Ve şunu da söylemeden geçemeyeceğim; dizilerde en çok merak ettiğim kısım jenerikleridir. Şeref Meselesi’nin jeneriği ise MU AZ ZAM idi. Kayıp ve Ulan İstanbul’dan sonra bıkmadan izleyeceğim jenerikler arasına adını altın harflerle yazdırdı.
Uzun lafın kısası; Şeref Meselesi çok temiz bir iş olmuş. Dozunda, başarılı ve şahane bir uyarlama. Reyting karnesi nasıl gelir, ne olur bilemiyorum lakin ben her hafta oturup izleyeceğim. Bu çok katmanlı ve güzel hikâye hak ettiğini alır umarım. Ve Altan Dönmez, sen iyi ki varsın!

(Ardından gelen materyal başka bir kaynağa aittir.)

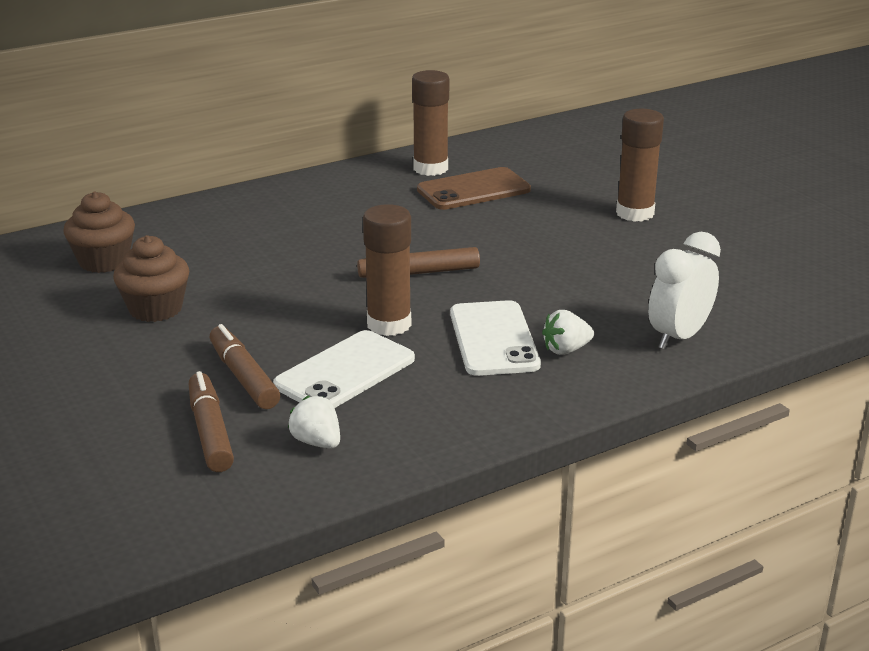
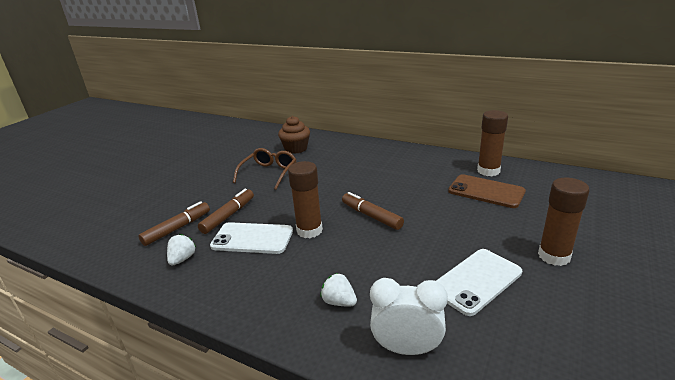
camera: 60 degrees right, 0 degrees up
brown cupcake [113,235,189,322] -> brown glasses [233,148,297,190]
white phone [450,300,541,376] -> white phone moved to [436,249,522,316]

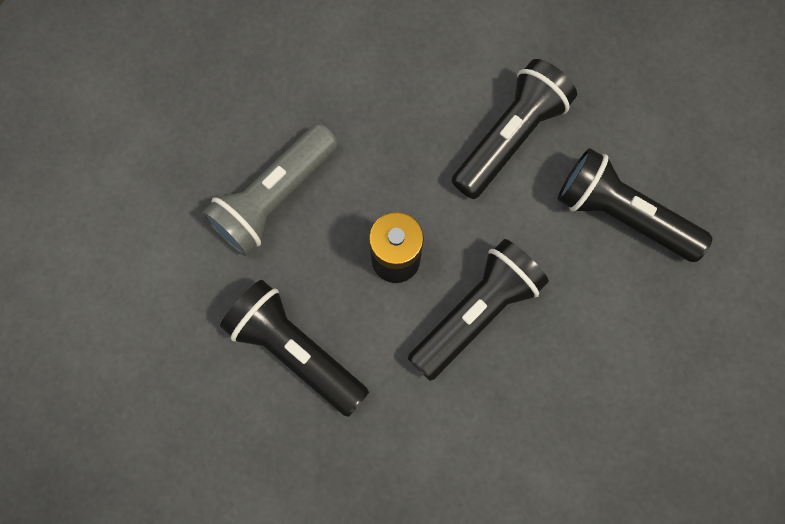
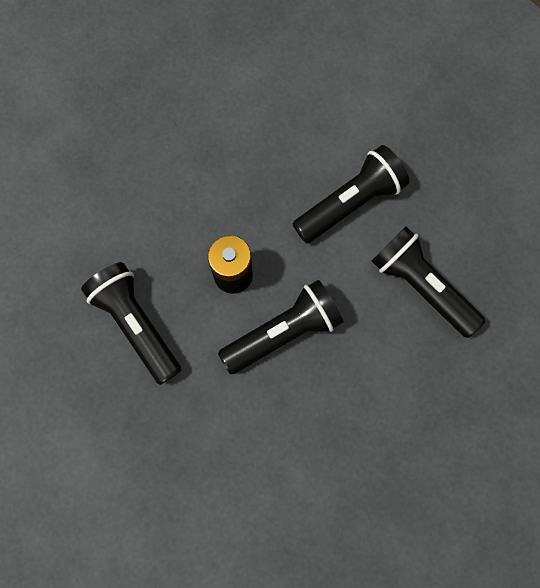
camera: 15 degrees right, 0 degrees up
grey flashlight [202,123,338,256] -> none

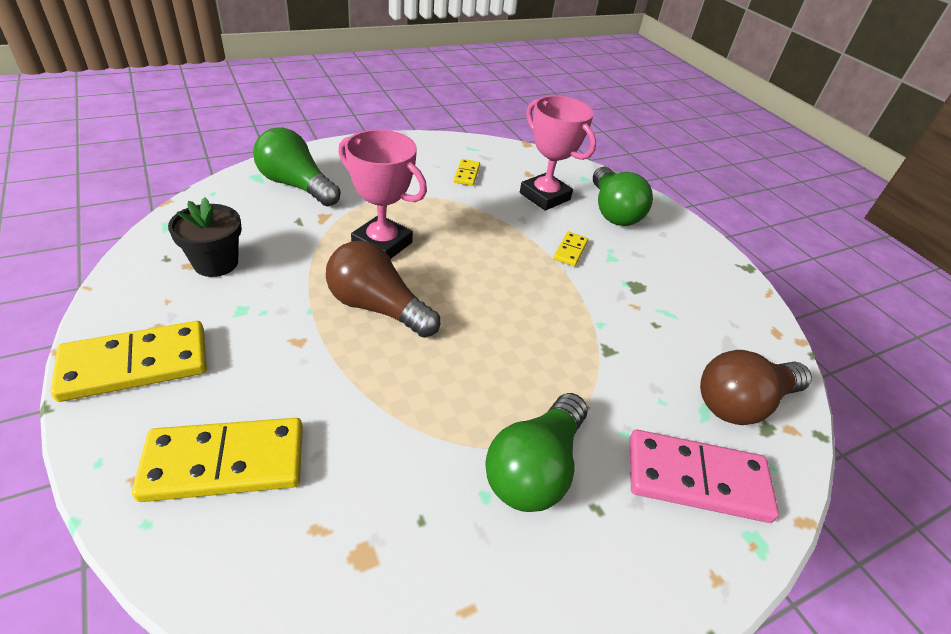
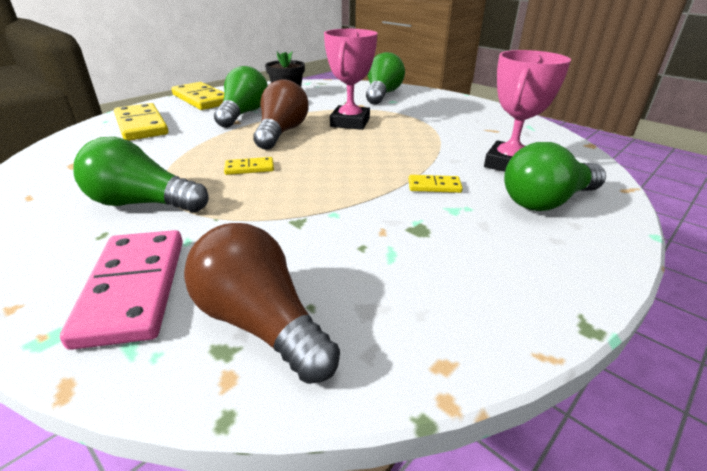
camera: 75 degrees right, 10 degrees down
yellow domino [454,159,480,186] -> yellow domino moved to [224,157,274,175]
none -> green light bulb [214,66,268,128]

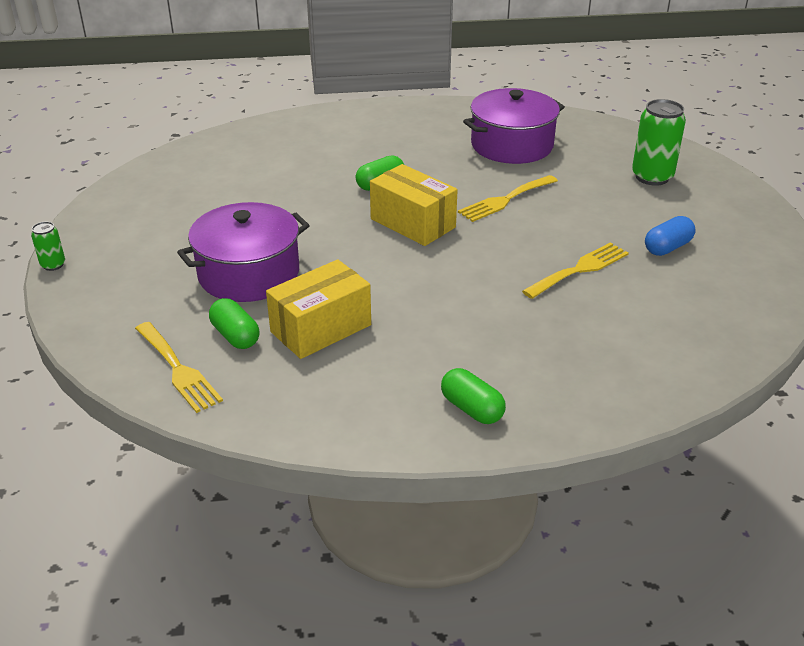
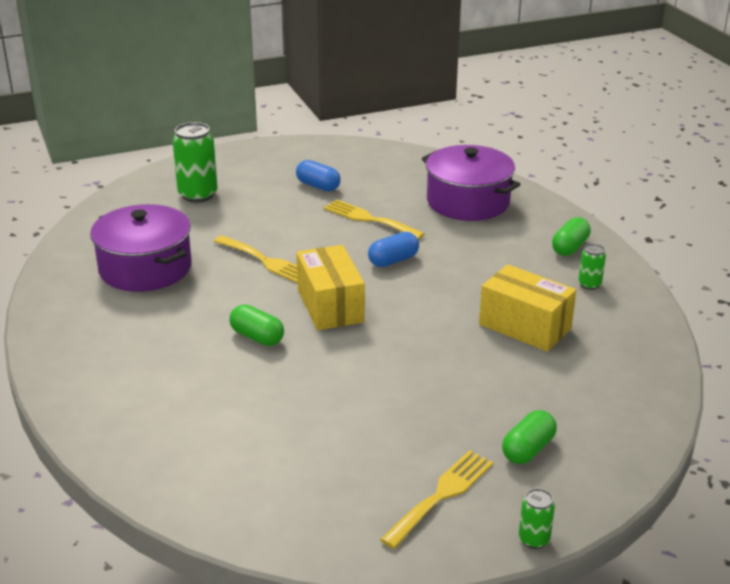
camera: 105 degrees left, 5 degrees down
yellow fork [135,322,223,413] -> yellow fork moved to [380,450,493,549]
purple pot [177,202,310,302] -> purple pot moved to [422,145,520,221]
green capsule [209,298,259,349] -> green capsule moved to [502,410,557,464]
yellow box [370,164,458,246] -> yellow box turned 45 degrees counterclockwise [297,245,365,330]
none -> blue capsule [368,232,419,267]
none -> green can [578,244,606,290]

Ve rating değerlendirmesi;
Yazarlarımızın değerlendirmesine göre işi biraz zor olan Şeref Meselesi’nin sonuçları bu durumun özeti gibi bir şey oldu aslında. Yeni panelin güzel insanlar ve iyi rejiden ziyade hikaye ve hızlı ilerleyen olayların peşinde olduğunu bir kez daha görmüş olduk. Gönül İşleri’nin Ab’de, O Hayat Benim’in total’de birinci olduğunu hatırlatalım. Sosyal Medya ise tahmin edebileceğiniz üzere Şeref Meselesi’nin oldu.